Repeat the listing exactly, line by line, and leave the pictures behind.
......
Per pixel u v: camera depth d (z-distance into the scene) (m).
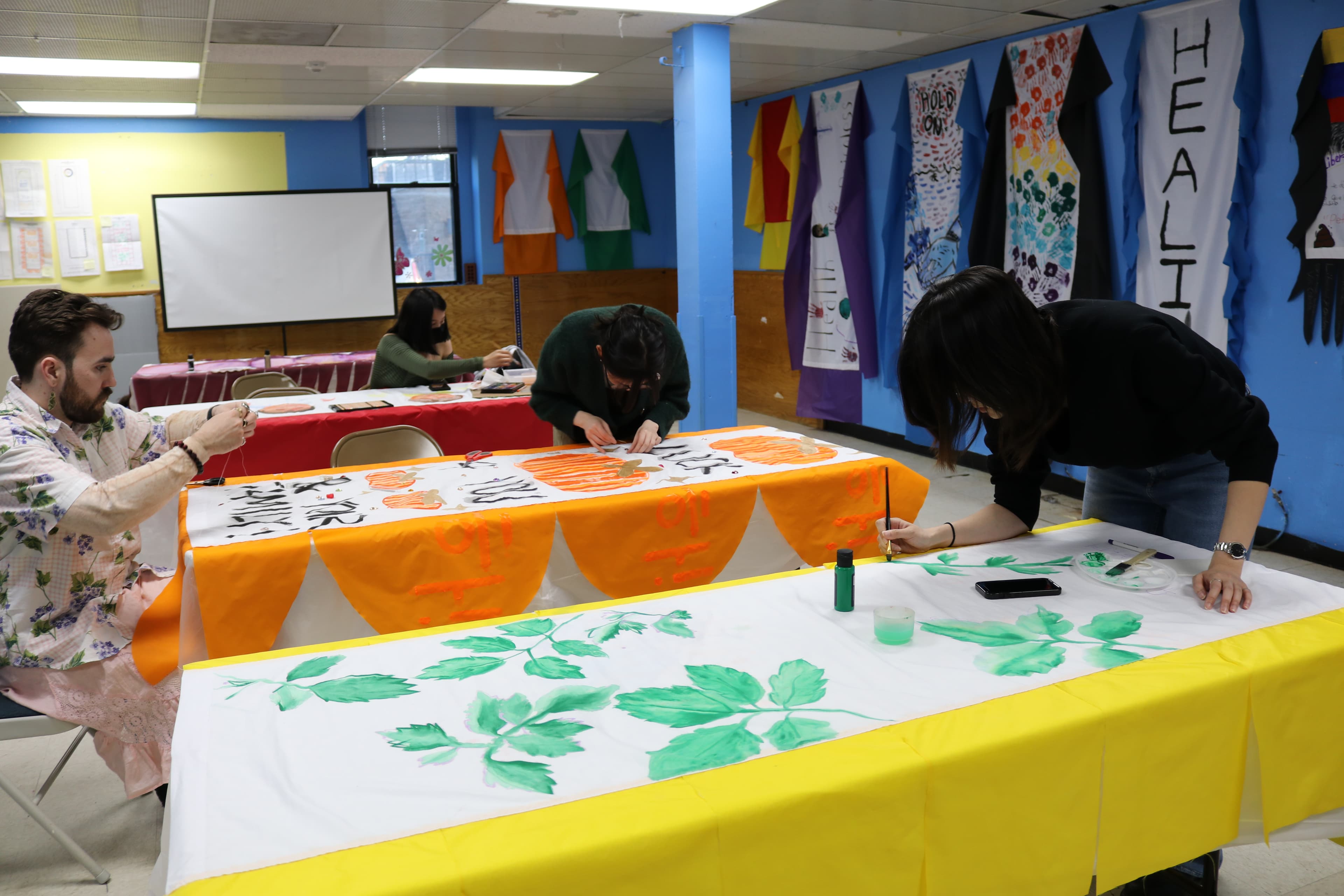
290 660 1.51
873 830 1.12
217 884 0.94
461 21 4.73
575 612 1.70
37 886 2.10
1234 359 4.34
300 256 8.04
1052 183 5.12
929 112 5.89
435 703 1.34
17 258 7.52
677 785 1.10
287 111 7.63
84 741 2.80
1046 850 1.24
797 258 7.13
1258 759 1.40
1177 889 1.86
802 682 1.38
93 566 2.08
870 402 6.77
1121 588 1.72
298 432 4.08
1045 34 5.05
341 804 1.08
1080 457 1.87
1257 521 1.68
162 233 7.67
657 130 9.23
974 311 1.46
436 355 5.04
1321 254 3.92
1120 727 1.26
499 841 1.00
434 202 8.81
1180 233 4.52
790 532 2.72
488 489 2.60
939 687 1.34
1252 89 4.07
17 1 4.12
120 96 6.57
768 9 4.68
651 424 3.11
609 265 9.27
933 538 1.97
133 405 6.52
......
Solution to this task
Per pixel u v: camera depth d (z-distance into the scene) (m).
290 660 1.51
873 830 1.12
217 884 0.94
461 21 4.73
575 612 1.70
37 886 2.10
1234 359 4.34
300 256 8.04
1052 183 5.12
929 112 5.89
435 703 1.34
17 258 7.52
677 785 1.10
287 111 7.63
84 741 2.80
1046 850 1.24
797 258 7.13
1258 759 1.40
1177 889 1.86
802 682 1.38
93 566 2.08
870 402 6.77
1121 588 1.72
298 432 4.08
1045 34 5.05
341 804 1.08
1080 457 1.87
1257 521 1.68
162 233 7.67
657 130 9.23
974 311 1.46
436 355 5.04
1321 254 3.92
1120 727 1.26
499 841 1.00
434 202 8.81
1180 233 4.52
790 532 2.72
488 489 2.60
939 687 1.34
1252 89 4.07
17 1 4.12
120 96 6.57
768 9 4.68
651 424 3.11
609 265 9.27
933 538 1.97
133 405 6.52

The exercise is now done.